This past February, the California Supreme Court addressed the viability of a mixed-motive defense to employment discrimination claims brought under the Fair Employment and Housing Act (FEHA) in the Harris v. City of Santa Monica case. The court held that where an employee demonstrates the employer’s adverse action was substantially motivated by discrimination but the employer demonstrates the employee would have been discharged even in the absence of any discriminatory intent, then a court cannot award back pay, damages, or reinstatement. However, where the unlawful discrimination was a “substantial factor” in the employment decision, the court held that the employee may be entitled to other remedies in the form of declaratory relief, injunctive relief, and attorneys’ fees and costs. For a detailed analysis on the Harris case, see our article, “California Supreme Court Rejects Damages, Back Pay, and Reinstatement Where Employer Proves Legitimate Mixed-Motive.”

The court in Harris essentially forged a middle course, foreclosing monetary damages against employers in these cases but contemplating the recovery of other relief, including—perhaps most importantly—attorneys’ fees.

Shortly after the Harris opinion was issued, California Senator Roderick Wright wasted little time in proposing legislation to both codify and alter the substantive rights set forth in Harris. If enacted, Senate Bill 655 would codify Harris by stating that to prevail under FEHA, an employee must show his or her employer’s discriminatory motive was a “substantial motivating factor” in the employment decision. The bill would define “substantial motivating factor” as one that is “more than a remote or trivial factor” contributing to the employment decision, but “need not be the only or main cause of the employment action.” In cases like Harris, where an employer is then able to show it would have made the same employment decision without regard to the discriminatory motive, SB 655 would foreclose the possibility of reinstatement or back pay. However, SB 655 would significantly depart from Harris in that, in addition to authorizing attorneys’ fees and injunctive relief in these cases, it would also allow the employee to recover “noneconomic damages caused by the adverse action” and would impose a mandatory statutory penalty of $15,000 against the employer.
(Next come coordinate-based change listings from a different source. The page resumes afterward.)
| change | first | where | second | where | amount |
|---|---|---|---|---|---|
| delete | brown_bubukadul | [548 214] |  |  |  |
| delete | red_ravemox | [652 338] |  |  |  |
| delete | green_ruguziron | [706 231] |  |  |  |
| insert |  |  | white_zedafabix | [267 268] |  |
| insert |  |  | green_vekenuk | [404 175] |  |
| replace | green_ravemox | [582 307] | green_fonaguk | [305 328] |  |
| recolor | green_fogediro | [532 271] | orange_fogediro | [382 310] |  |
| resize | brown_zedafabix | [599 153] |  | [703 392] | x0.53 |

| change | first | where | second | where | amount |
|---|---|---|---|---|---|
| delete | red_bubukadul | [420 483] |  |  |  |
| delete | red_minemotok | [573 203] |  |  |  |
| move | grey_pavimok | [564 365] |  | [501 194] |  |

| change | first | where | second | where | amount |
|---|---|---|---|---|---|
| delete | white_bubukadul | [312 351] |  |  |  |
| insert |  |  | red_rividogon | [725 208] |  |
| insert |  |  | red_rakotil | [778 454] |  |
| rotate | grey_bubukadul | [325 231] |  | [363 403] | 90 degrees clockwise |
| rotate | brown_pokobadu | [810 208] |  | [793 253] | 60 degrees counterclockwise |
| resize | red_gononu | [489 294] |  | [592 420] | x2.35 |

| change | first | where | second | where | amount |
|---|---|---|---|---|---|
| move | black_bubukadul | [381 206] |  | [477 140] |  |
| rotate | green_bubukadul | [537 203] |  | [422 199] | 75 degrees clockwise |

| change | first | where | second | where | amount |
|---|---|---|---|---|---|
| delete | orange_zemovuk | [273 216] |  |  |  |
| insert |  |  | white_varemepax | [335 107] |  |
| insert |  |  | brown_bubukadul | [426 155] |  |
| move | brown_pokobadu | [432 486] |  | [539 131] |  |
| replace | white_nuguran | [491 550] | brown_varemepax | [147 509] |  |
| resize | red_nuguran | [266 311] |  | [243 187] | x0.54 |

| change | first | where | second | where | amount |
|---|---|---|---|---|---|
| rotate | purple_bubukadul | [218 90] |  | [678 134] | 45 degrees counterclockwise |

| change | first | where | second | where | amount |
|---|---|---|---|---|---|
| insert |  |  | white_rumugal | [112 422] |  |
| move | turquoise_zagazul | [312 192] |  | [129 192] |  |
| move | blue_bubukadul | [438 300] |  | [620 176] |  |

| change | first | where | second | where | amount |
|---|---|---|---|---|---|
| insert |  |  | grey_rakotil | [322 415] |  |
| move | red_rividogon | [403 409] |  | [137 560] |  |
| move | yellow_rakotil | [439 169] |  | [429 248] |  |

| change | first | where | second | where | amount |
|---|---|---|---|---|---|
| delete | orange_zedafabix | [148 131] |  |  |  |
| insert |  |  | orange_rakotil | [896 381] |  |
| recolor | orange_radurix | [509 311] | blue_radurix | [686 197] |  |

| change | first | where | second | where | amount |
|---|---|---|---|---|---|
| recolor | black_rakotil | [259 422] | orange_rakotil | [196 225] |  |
If passed, SB 655 has the potential to alter the balance set forth in Harris, making it a significant piece of legislation for California employment law attorneys. The bill would expand the potential universe of exposure for employers in mixed-motive cases to include a significant $15,000 penalty (reduced from $25,000 during the amendment process) and noneconomic damages, which are notoriously unpredictable in jury trials. (In the original jury verdict in Harris the employee was awarded $150,000 in non-economic losses.) These additional remedies would substantially increase the risks of trial in these mixed-motive cases under FEHA.

SB 655’s potential impact certainly makes it worth watching as the legislature moves closer to recess. Presently, SB 655 has passed the Senate. It was referred to the Assembly’s Judiciary Committee, where it received a “do pass” notation on August 13 and has been ordered for a third and final reading before the Assembly.